江本孟紀「ベンチがアホやから!」発言の真相 阪神タイガース番記者がベンチ裏事件簿の取材メモを初公開

伏線はブレイザーから中西太に代わった監督交代劇

伏線は幾つもあったが、大きかったのは前年5位の責任を取って辞任したブレイザーから中西太に代わった監督交代劇だ。

ブレイザーは江本の要望に小津球団社長が応えて招聘されていたが、わずか約1年でクビである。

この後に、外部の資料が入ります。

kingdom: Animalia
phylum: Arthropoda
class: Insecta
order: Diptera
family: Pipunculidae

江本は「これで阪神再建のチャンスが消えた」と失望感を露わにしていた。

新監督・中西との関係も良くなかった。アホ発言の引き金になった日の試合でも、ベンチの方針が定まらず、サインを待つうちに失点してしまっていた。

断っておくが、江本は中西を人間的に嫌っていたわけではない。あくまで戦術や起用法が理にかなっていないことに怒っていたのだ。

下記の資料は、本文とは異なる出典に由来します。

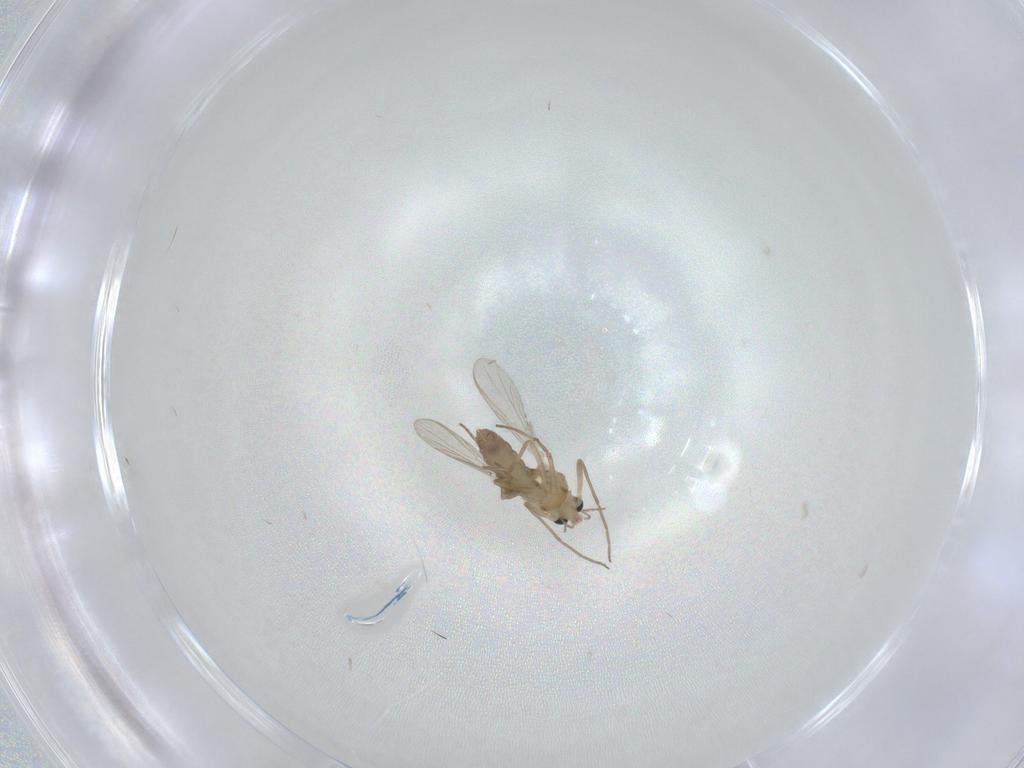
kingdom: Animalia
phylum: Arthropoda
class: Insecta
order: Diptera
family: Chironomidae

江本は直情型の性格に見えるが、野球に関しては南海時代にブレイザーや野村克也の薫陶を受けた理論派で、きちんと話せば分かる男だった。

後に江本はこう話している。

「もし、ブレイザーが監督を辞めずに阪神にいてくれたら私の野球人生も違っていたかもしれません。少なくともあの発言はなかったし、阪神で優勝していたかもしれませんね」

ただし、筆者はあの「アホ発言」がなくても江本はいずれ早い段階で現役を引退していたと思っている。当時の江本は心臓に深刻な病気を抱えていたためだ。